Source: Teachers and Teaching: theory and practice, Vol. 17, No. 3, June 2011, 325–343.
(Reviewed by the Portal Team)
This small-scale research study explores early career teachers' (ECTs) perceptions of factors shaping the quality of their early professional learning (EPL) experiences. Their perspective relating to curriculum change and its impact on EPL is considered.
A literature review provides a background to the research questions.
The literature review identified three research questions:
● What factors have enabled ECTs’ EPL?
● What factors have constrained ECTs’ EPL?
● What are ECTs’ views relating to curriculum change and how does this impact on their EPL?
The study draws on qualitative data to investigate the perspective of 14 early career secondary geography teachers in Scotland as they reflect on their first three years of teaching. All the participants completed their Professional Graduate Diploma in Education (PGDE) in geography at the same Scottish university in 2005–2006.

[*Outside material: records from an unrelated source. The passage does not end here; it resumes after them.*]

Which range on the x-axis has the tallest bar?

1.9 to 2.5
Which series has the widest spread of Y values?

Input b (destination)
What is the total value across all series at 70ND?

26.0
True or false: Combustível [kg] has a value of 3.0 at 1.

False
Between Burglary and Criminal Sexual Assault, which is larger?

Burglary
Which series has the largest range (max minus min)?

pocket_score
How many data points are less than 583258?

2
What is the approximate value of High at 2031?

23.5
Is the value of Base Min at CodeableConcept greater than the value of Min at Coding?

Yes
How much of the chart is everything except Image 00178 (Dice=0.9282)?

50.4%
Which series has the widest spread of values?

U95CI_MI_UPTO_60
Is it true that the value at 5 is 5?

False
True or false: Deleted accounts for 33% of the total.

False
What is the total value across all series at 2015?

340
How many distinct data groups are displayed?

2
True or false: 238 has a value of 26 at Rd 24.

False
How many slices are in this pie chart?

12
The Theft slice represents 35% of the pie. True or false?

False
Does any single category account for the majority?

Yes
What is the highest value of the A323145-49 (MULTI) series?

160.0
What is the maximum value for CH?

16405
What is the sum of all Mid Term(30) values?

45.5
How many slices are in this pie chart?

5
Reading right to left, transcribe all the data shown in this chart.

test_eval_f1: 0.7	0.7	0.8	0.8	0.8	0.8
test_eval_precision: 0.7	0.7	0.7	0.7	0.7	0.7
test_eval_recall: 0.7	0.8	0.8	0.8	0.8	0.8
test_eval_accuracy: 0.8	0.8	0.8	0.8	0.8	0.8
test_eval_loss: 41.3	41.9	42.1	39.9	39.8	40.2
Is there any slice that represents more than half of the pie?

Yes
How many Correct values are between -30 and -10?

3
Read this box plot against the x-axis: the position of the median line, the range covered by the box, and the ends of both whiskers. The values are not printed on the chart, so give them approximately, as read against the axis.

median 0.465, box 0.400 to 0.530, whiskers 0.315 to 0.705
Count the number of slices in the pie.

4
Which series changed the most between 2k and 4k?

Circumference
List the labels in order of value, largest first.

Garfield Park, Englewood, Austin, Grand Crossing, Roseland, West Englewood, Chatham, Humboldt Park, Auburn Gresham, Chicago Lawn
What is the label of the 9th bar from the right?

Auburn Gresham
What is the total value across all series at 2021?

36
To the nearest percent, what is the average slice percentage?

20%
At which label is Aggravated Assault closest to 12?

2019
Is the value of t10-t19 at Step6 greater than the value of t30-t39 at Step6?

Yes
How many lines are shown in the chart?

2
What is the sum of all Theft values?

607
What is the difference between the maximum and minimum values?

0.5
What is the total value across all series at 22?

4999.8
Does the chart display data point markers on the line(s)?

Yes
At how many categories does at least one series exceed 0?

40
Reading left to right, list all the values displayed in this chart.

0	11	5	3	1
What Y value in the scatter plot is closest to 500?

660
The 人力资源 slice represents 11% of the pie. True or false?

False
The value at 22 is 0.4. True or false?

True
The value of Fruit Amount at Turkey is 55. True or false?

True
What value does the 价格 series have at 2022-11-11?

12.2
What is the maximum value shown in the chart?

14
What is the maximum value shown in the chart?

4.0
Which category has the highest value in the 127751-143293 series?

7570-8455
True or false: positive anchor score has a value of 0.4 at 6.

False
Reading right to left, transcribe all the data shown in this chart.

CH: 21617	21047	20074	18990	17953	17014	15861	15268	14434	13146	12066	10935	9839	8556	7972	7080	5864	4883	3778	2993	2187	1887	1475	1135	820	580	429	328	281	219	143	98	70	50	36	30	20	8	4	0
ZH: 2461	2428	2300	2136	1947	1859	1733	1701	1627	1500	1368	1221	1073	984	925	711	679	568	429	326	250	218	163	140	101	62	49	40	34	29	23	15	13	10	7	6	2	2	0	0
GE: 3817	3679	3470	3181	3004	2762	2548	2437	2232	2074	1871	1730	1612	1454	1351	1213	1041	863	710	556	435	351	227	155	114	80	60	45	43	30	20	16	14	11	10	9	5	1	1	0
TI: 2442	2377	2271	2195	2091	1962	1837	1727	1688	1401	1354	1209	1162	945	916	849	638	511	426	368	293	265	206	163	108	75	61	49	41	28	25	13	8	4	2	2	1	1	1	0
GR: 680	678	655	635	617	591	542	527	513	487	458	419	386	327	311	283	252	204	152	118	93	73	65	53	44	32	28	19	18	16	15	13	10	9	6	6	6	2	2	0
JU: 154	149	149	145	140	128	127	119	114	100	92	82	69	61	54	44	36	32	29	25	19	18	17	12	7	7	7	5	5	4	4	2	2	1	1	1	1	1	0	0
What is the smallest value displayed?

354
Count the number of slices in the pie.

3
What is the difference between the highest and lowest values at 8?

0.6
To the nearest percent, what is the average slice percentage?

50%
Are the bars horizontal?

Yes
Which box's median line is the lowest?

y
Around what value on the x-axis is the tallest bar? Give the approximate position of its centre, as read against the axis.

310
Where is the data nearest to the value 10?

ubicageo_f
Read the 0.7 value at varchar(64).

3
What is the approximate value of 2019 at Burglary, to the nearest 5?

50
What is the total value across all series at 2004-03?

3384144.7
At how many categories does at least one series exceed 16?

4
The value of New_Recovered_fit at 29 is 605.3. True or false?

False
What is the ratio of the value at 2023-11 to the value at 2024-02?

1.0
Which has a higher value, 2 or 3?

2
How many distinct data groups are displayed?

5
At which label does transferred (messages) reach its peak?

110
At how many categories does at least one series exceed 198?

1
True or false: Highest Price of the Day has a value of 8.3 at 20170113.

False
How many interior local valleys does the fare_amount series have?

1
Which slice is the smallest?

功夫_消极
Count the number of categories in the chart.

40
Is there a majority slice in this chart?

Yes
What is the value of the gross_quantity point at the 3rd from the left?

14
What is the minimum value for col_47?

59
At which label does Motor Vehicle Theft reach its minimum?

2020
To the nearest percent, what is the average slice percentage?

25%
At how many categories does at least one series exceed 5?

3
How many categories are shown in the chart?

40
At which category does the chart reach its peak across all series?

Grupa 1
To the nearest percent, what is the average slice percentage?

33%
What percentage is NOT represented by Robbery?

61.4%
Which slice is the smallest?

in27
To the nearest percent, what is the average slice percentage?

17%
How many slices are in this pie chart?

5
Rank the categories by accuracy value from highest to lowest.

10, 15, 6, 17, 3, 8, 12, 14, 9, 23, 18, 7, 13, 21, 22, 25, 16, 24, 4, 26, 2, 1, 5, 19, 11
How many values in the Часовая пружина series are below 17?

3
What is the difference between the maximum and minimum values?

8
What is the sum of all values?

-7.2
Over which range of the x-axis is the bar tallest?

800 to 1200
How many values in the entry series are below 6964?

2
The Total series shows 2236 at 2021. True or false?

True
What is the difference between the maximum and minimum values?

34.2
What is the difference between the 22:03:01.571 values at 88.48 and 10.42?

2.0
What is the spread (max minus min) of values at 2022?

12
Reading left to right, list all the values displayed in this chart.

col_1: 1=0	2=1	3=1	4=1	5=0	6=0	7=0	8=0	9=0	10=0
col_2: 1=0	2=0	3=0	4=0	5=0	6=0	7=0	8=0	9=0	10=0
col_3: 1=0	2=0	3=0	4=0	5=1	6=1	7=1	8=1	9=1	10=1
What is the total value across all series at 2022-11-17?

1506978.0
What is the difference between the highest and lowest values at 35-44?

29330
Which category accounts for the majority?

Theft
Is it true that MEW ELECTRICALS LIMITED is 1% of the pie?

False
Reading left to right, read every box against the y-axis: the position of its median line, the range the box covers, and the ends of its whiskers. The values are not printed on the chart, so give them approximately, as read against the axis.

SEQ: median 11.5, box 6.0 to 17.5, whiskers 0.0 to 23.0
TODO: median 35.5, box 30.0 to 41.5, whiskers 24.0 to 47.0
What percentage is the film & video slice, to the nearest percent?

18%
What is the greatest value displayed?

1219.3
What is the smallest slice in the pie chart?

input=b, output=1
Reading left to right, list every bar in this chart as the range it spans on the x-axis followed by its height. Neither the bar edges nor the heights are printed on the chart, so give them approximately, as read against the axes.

Individual semi-structured interviews were completed during June 2008 at the end of the ECTs’ second post-induction year.
This study exemplifies the issues faced by one cohort of ECTs in their first three years and identifies important and recurrent factors which have enabled, constrained and shaped their progress.
The data gathered indicate that departmental or faculty groupings can form the basis of post-induction support and play a crucial role in enhancing or constraining ECTs’ EPL and attitudes towards curriculum change. The emotional and relational dimensions of the faculty system, concerns linked to loss of subject identity and shrinking budgets present challenges. Subject identity emerged as an important issue for many of the ECTs in relation to the structure of schools and level of support offered.